Pull out every line in the items below that contains the string "actually", copying each line in full. Matches must have the same case.

========================================

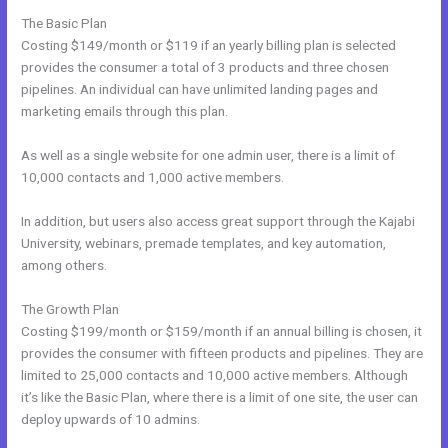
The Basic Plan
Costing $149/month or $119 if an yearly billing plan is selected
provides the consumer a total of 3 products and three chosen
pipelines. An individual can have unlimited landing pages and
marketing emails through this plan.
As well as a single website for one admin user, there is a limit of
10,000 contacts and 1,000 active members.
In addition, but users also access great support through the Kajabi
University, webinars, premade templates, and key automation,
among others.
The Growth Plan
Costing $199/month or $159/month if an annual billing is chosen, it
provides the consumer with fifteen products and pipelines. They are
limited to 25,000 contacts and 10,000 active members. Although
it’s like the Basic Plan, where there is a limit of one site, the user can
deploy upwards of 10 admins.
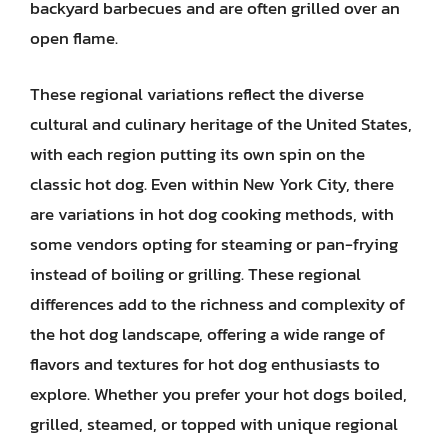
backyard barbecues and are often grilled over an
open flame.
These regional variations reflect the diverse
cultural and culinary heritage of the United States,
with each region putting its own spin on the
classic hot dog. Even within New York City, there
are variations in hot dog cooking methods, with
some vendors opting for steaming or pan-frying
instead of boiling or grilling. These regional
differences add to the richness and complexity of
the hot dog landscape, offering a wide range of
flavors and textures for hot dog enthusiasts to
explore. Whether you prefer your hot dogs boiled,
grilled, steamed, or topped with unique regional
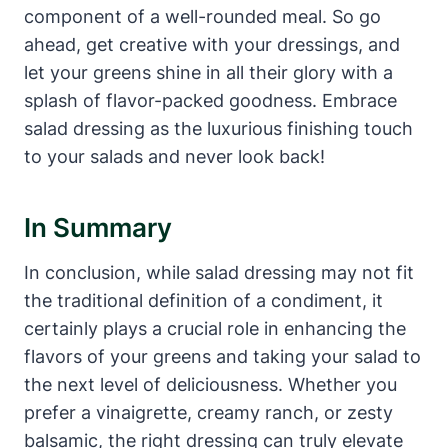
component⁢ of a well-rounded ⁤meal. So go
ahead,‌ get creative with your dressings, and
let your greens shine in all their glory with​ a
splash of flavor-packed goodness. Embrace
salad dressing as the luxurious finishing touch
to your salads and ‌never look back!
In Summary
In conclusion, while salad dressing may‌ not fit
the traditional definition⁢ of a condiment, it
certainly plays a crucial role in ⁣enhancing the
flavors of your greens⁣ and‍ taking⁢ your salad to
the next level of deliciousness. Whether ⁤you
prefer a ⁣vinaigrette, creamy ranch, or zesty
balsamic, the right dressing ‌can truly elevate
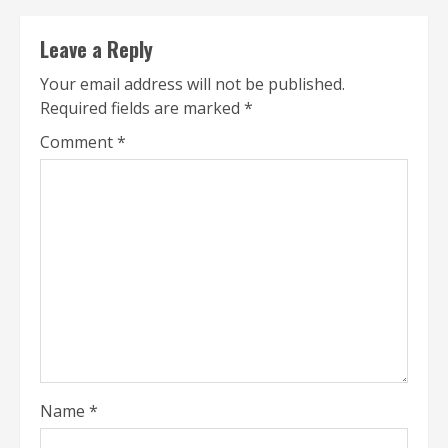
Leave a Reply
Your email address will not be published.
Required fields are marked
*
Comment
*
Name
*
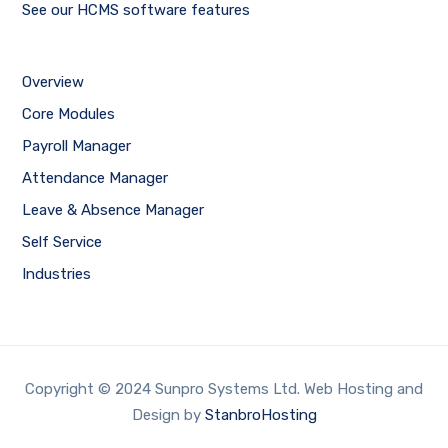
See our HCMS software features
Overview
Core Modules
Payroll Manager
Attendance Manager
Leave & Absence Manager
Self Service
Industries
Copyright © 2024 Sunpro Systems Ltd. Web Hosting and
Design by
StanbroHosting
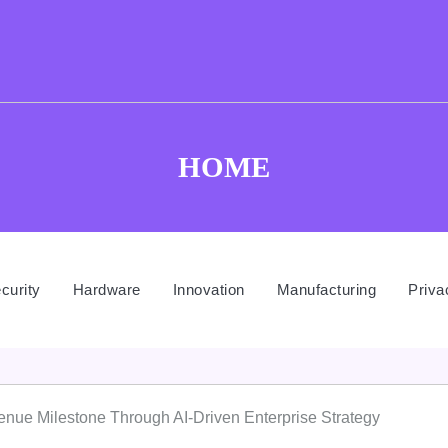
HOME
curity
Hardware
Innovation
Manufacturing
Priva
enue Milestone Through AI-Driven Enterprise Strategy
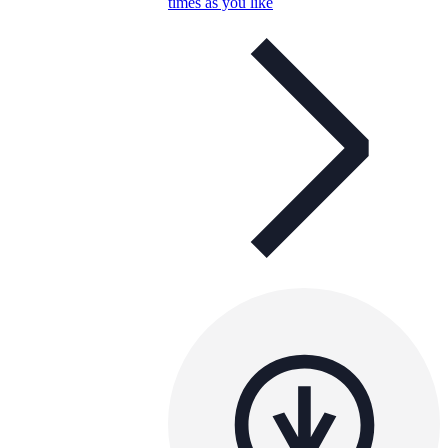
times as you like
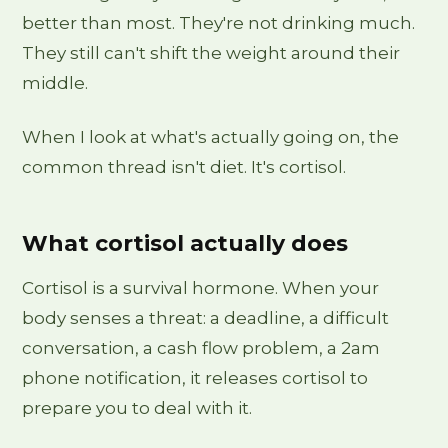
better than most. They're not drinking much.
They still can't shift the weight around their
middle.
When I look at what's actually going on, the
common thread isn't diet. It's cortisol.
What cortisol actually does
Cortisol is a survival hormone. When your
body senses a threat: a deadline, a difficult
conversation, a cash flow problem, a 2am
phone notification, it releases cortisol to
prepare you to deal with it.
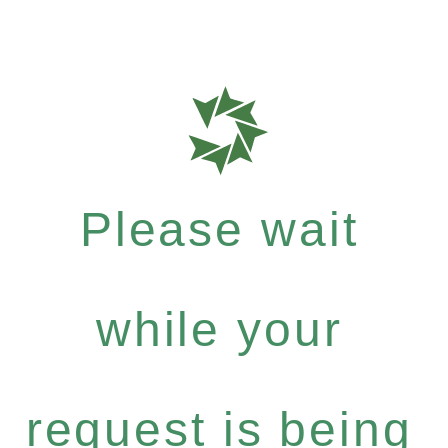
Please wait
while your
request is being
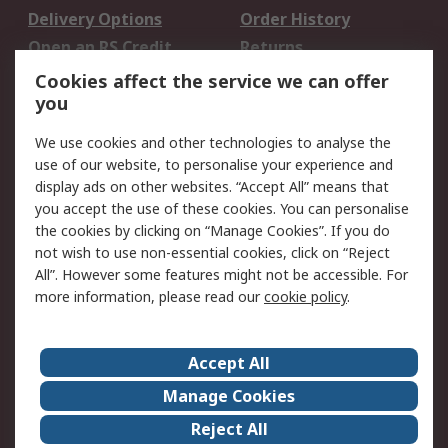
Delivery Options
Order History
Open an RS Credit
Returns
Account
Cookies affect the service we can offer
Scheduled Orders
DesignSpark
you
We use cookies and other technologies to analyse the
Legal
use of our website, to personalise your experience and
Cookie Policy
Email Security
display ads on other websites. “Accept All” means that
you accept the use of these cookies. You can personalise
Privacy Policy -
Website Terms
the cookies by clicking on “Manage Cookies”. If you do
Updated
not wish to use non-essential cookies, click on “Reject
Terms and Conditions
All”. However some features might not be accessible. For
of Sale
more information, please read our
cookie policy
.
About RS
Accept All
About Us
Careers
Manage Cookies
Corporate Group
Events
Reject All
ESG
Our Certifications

========================================

* Solution to the exercise:
When I look at what's actually going on, the
What cortisol actually does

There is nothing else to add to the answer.